-------- Source records --------

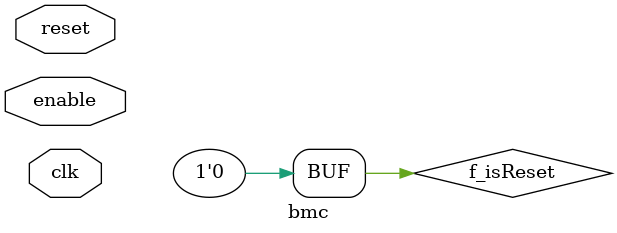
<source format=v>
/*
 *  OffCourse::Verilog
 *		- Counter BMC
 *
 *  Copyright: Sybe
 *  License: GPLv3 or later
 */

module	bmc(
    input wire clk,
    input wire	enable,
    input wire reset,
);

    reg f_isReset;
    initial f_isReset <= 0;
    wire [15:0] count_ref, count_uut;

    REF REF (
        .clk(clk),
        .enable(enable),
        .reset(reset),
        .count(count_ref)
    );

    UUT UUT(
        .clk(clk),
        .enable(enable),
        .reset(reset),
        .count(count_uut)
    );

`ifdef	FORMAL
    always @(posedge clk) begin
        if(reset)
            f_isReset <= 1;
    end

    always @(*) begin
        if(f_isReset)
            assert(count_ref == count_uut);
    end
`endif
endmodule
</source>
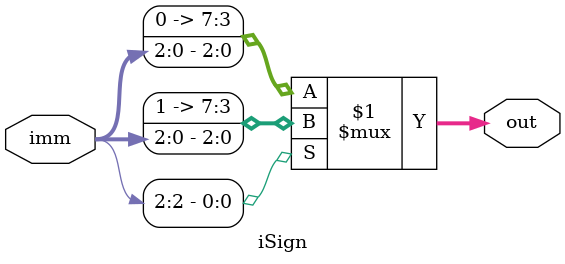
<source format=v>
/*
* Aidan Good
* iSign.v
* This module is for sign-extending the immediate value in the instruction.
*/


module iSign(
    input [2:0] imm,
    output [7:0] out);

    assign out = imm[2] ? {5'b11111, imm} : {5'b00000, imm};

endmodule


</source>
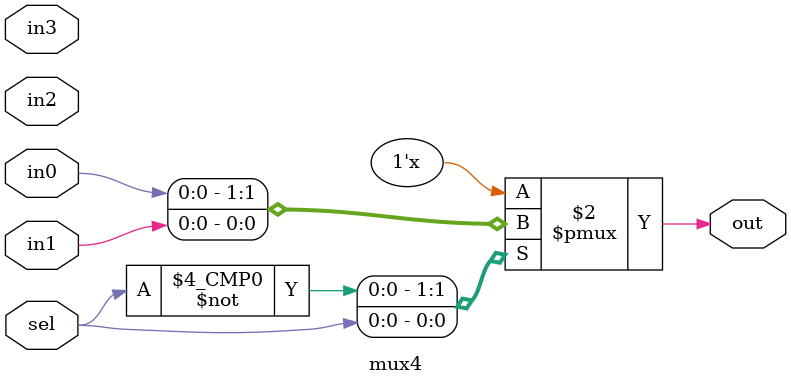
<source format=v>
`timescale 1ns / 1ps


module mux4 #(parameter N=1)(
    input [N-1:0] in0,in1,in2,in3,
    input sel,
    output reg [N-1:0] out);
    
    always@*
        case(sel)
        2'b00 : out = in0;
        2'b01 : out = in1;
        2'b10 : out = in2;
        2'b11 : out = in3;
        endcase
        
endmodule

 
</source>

--------
-------- Source records --------

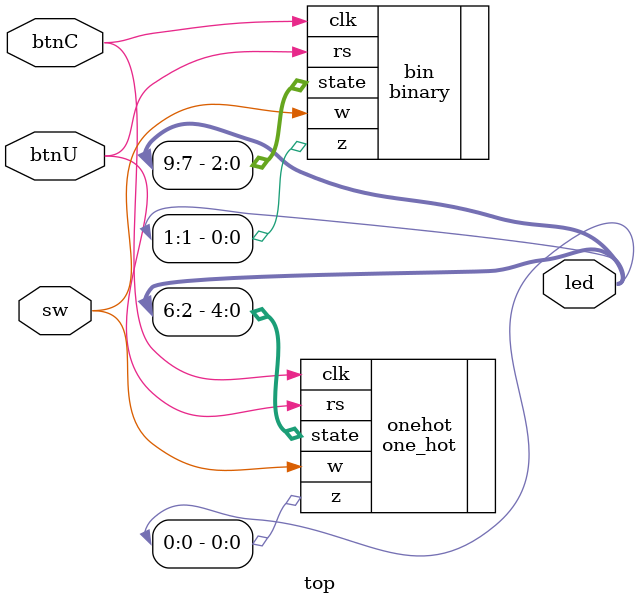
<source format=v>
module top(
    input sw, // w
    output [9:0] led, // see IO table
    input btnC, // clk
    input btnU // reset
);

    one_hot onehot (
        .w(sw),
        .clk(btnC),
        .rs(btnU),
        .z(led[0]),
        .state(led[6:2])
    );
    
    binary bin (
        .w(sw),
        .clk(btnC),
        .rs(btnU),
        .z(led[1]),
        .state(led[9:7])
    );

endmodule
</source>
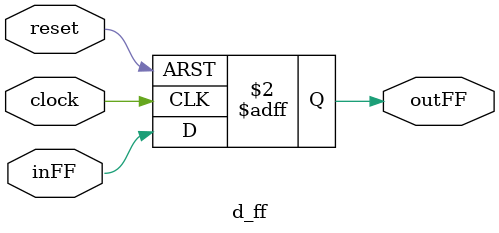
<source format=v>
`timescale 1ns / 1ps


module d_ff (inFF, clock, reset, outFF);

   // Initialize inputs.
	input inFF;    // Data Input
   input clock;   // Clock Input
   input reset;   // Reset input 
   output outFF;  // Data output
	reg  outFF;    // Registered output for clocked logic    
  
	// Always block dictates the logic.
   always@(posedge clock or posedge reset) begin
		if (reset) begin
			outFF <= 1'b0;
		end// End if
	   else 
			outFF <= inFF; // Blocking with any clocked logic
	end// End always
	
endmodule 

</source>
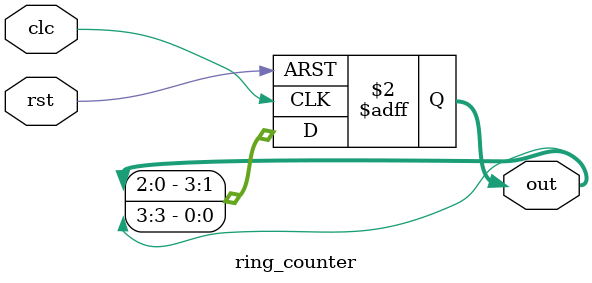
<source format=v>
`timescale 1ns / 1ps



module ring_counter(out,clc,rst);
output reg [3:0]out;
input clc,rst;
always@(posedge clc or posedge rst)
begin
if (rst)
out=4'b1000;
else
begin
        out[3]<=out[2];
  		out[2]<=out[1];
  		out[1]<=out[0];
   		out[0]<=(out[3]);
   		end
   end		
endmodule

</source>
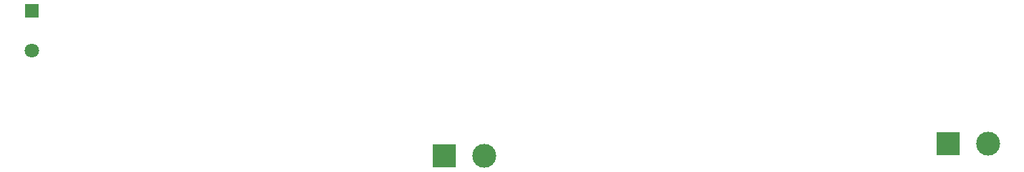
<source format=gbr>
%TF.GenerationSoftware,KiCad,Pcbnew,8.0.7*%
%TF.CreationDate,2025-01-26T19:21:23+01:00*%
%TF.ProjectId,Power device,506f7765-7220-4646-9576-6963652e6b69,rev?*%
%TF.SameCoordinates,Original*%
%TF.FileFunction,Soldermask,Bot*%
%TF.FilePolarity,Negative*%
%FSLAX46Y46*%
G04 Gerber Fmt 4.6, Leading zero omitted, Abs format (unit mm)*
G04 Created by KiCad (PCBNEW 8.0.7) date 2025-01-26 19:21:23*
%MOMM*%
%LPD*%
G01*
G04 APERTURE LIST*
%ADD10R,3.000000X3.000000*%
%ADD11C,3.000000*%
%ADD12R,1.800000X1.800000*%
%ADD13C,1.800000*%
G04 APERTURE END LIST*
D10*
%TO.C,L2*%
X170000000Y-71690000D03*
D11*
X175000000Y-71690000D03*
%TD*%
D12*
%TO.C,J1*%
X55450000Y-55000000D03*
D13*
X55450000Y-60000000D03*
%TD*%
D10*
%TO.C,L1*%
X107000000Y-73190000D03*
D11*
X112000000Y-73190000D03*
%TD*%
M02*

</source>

--------
-------- Source records --------

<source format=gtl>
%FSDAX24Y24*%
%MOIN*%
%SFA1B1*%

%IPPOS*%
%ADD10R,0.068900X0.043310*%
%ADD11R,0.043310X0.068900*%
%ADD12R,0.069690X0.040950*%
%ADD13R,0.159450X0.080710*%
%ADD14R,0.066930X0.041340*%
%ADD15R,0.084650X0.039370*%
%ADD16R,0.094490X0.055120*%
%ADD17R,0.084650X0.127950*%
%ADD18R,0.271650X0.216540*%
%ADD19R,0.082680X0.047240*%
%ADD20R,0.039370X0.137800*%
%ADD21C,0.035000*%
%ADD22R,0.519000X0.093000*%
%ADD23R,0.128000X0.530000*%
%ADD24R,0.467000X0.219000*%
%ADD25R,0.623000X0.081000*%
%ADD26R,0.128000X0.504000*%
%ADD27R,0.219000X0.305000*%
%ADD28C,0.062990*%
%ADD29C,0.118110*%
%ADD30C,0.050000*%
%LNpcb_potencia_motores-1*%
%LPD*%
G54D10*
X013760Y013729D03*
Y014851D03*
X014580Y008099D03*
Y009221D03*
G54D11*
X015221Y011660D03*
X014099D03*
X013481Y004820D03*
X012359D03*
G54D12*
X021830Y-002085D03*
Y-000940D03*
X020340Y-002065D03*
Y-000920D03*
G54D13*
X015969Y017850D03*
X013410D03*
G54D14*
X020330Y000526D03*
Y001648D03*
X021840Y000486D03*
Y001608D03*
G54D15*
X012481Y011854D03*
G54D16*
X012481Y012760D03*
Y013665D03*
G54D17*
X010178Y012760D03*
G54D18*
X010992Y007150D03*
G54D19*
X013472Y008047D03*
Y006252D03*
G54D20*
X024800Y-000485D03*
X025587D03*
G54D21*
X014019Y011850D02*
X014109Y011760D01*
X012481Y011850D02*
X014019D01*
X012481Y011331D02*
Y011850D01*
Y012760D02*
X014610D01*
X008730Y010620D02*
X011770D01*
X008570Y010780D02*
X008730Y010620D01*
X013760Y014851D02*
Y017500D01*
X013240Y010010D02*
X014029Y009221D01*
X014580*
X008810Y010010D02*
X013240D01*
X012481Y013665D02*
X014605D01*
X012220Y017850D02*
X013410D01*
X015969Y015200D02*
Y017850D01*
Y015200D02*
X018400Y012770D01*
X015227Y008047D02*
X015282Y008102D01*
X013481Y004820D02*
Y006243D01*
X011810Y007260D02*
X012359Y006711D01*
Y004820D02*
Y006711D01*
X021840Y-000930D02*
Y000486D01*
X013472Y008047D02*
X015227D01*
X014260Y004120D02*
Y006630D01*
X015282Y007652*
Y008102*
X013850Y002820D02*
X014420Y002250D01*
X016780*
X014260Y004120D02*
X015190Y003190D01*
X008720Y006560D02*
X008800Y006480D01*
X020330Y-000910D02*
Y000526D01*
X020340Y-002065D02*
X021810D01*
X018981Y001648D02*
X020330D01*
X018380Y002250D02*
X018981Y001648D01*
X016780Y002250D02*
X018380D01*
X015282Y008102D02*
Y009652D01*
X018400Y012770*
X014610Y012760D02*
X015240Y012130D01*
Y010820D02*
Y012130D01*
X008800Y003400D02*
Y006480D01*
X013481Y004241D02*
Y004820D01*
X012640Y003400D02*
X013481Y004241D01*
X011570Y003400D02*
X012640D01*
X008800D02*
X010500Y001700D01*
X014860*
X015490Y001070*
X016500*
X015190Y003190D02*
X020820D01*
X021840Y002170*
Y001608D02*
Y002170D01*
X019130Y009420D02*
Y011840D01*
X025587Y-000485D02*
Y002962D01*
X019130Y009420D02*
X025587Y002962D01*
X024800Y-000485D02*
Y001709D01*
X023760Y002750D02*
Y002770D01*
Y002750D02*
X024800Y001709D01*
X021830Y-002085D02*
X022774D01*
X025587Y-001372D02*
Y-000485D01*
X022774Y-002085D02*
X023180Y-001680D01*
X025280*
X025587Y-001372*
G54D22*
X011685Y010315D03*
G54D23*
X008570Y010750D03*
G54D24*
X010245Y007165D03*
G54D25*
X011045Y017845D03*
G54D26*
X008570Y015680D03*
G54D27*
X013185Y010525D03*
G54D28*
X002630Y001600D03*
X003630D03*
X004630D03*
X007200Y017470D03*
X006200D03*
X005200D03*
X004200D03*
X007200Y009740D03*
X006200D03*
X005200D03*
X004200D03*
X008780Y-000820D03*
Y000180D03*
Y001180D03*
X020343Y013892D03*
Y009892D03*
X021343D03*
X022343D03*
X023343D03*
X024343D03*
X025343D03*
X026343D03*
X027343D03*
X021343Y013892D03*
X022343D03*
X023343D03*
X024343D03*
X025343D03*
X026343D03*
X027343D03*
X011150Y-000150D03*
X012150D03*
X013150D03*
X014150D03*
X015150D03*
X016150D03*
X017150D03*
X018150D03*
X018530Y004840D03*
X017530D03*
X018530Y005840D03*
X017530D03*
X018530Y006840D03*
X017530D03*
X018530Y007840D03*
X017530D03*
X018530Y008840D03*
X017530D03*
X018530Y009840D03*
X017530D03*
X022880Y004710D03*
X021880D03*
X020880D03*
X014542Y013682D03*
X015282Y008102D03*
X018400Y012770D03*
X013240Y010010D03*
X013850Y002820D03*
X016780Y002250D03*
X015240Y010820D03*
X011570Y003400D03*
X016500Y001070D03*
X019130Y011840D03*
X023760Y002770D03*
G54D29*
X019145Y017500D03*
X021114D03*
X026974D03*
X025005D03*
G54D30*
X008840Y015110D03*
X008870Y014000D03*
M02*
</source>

--------

▶ _Work order_: Search the entries for the word "output" and gather every line where it appears.

▶ _Result below_:
    output [7:0] out);
    output reg [N-1:0] out);
    output [9:0] led, // see IO table
   output outFF;  // Data output
	reg  outFF;    // Registered output for clocked logic    
output reg [3:0]out;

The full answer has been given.